Whatley and her granddaughter, Emily Scurnopoli, who lives with her, were unharmed by the tornado.
But sheets of tin that once put a roof over their heads were strewn about the neighborhood as friends and family members worked to place a tarp over the roof and help collect debris from the downed trees on the property.
The smell of pine sap hung in the air as a result of the trees that snapped under the force of the storm.
Multiple sheds were knocked down by the gusts, Whatley said, including one that the wind picked up and moved elsewhere in the yard.
“I just knew it was coming in the house,” Whatley said. “But the house is OK. The cars are ok.”
Just up the road, a Lee County Sheriff’s Office patrol car was parked across Lee Road 39. As dusk approached Saturday evening, a deputy told motorists that only first responders were still being allowed on the road at that time.

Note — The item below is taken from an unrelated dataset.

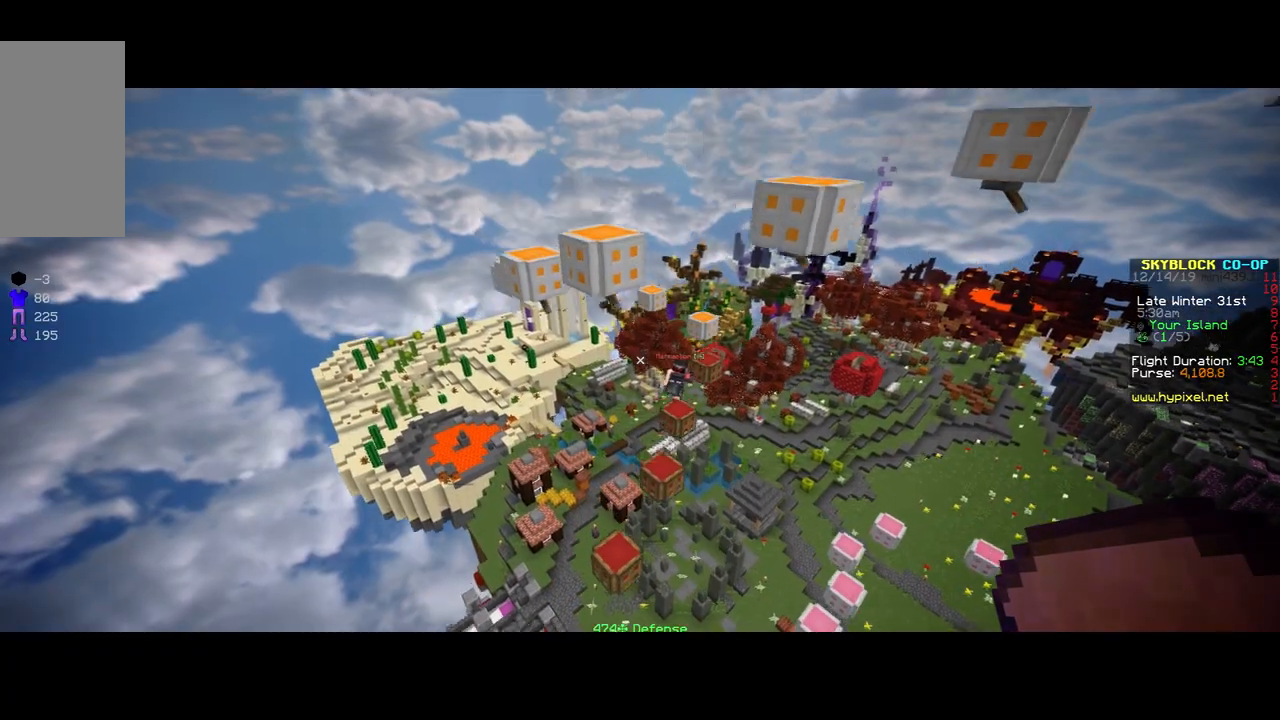
{"keys": ["a", "w"], "mouse": [], "events": [[400, "space", "up"], [500, "a", "down"]]}
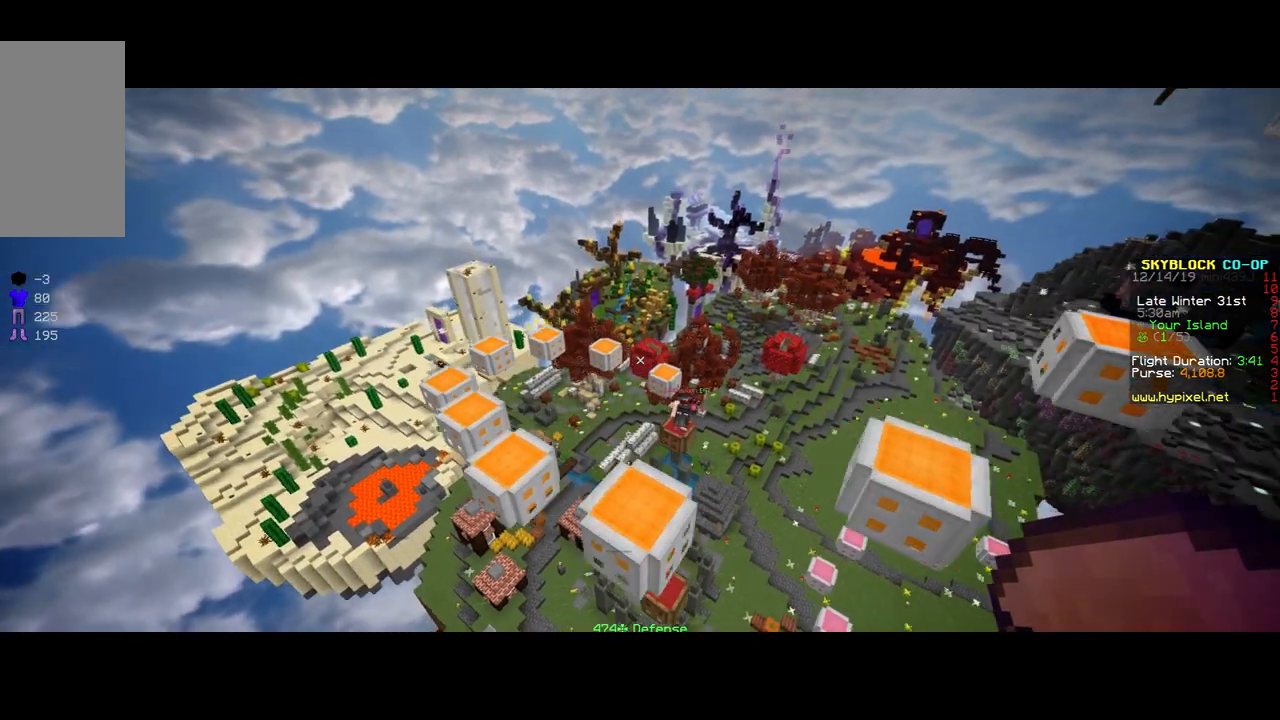
{"keys": ["a", "space"], "mouse": [], "events": [[417, "space", "down"], [450, "w", "up"]]}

Beauregard Volunteer Fire Station 3 acted as a triage, where responders brought injured residents, and a staging area was set up and Sanford Middle School, where volunteers rolled in, including disaster response teams from Church of the Highlands and the Tuskegee Lee Baptist Association.
Multiple agencies flocked to Beauregard to aid in immediate recovery Sunday afternoon, including Lee County Emergency Management Agency disaster relief, Lanett Fire and EMS, Smiths Station Fire, Beulah Fire and Rescue, Auburn Police Division, Opelika Police Department, Uchee Creek Volunteer Fire Department and Alabama state troopers.